### INSTRUCTIONS TO FOLLOW
Print out all of the records exactly; no picture belongs in the result.

### DATA FOR THE TASK
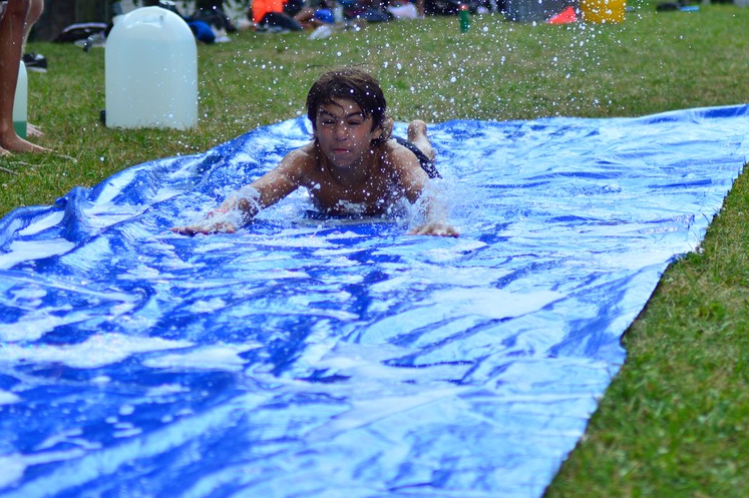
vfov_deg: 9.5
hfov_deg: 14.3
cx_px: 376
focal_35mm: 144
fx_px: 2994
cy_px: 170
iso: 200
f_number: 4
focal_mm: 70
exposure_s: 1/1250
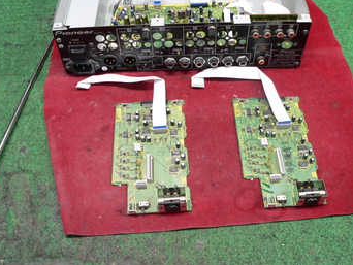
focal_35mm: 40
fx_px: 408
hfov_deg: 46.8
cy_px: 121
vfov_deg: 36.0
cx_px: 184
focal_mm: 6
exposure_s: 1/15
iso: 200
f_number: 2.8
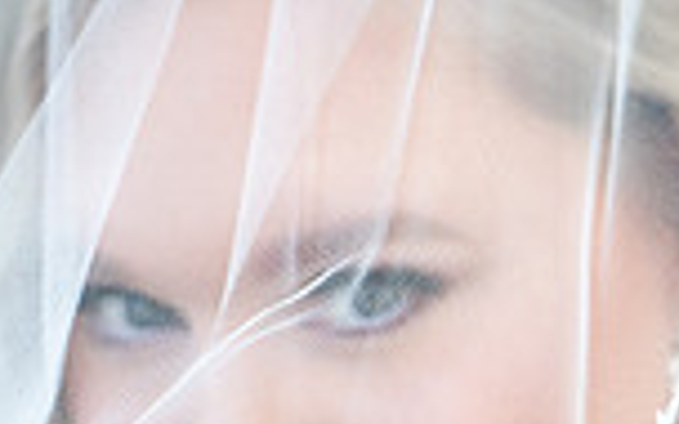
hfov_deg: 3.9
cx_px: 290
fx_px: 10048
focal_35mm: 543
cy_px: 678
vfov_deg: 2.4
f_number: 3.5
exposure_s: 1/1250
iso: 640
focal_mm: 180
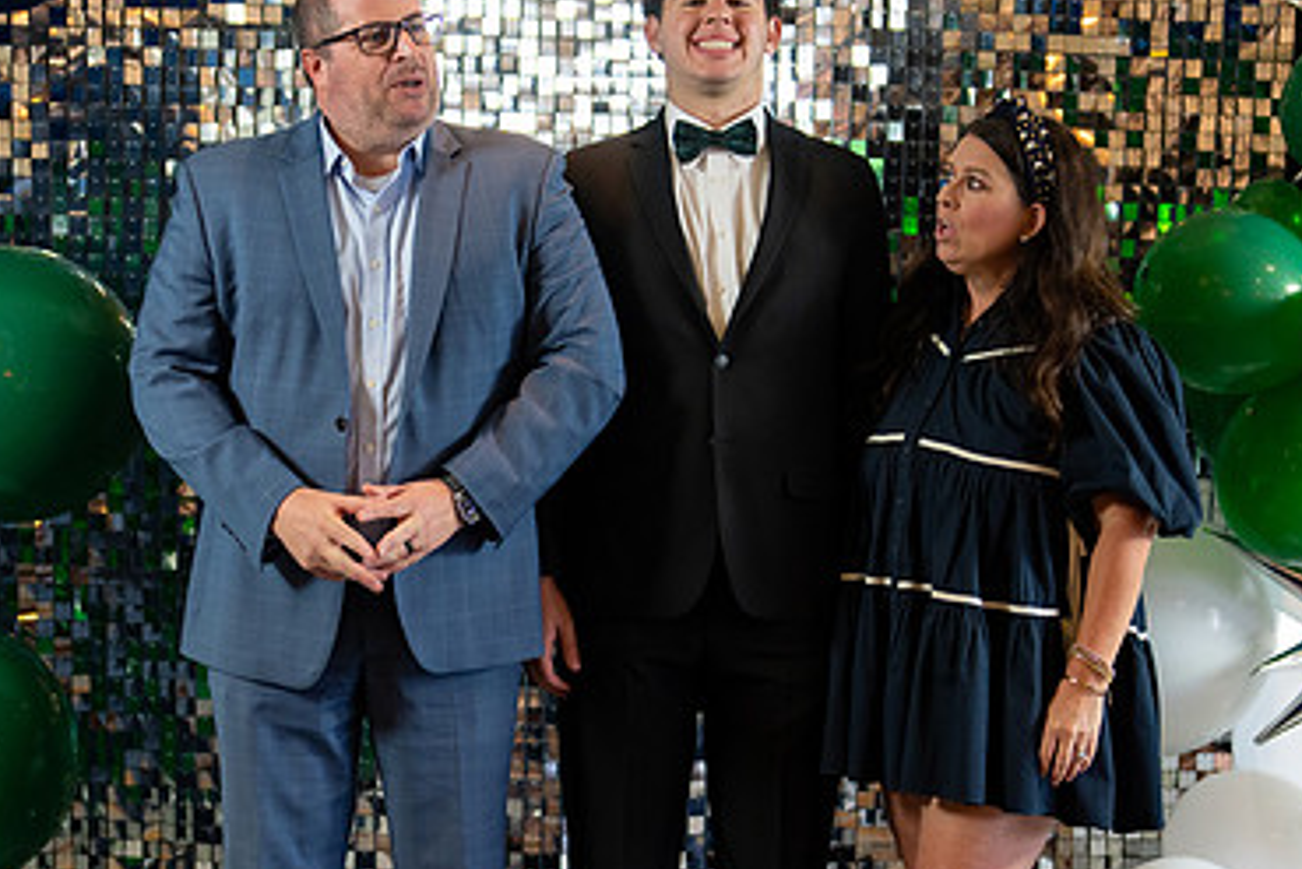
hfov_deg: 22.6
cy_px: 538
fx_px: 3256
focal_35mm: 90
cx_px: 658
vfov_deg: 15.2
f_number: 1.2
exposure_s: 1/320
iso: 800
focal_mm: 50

### THE COMPLETED TASK
vfov_deg: 9.5
hfov_deg: 14.3
cx_px: 376
focal_35mm: 144
fx_px: 2994
cy_px: 170
iso: 200
f_number: 4
focal_mm: 70
exposure_s: 1/1250
focal_35mm: 40
fx_px: 408
hfov_deg: 46.8
cy_px: 121
vfov_deg: 36.0
cx_px: 184
focal_mm: 6
exposure_s: 1/15
iso: 200
f_number: 2.8
hfov_deg: 3.9
cx_px: 290
fx_px: 10048
focal_35mm: 543
cy_px: 678
vfov_deg: 2.4
f_number: 3.5
exposure_s: 1/1250
iso: 640
focal_mm: 180
hfov_deg: 22.6
cy_px: 538
fx_px: 3256
focal_35mm: 90
cx_px: 658
vfov_deg: 15.2
f_number: 1.2
exposure_s: 1/320
iso: 800
focal_mm: 50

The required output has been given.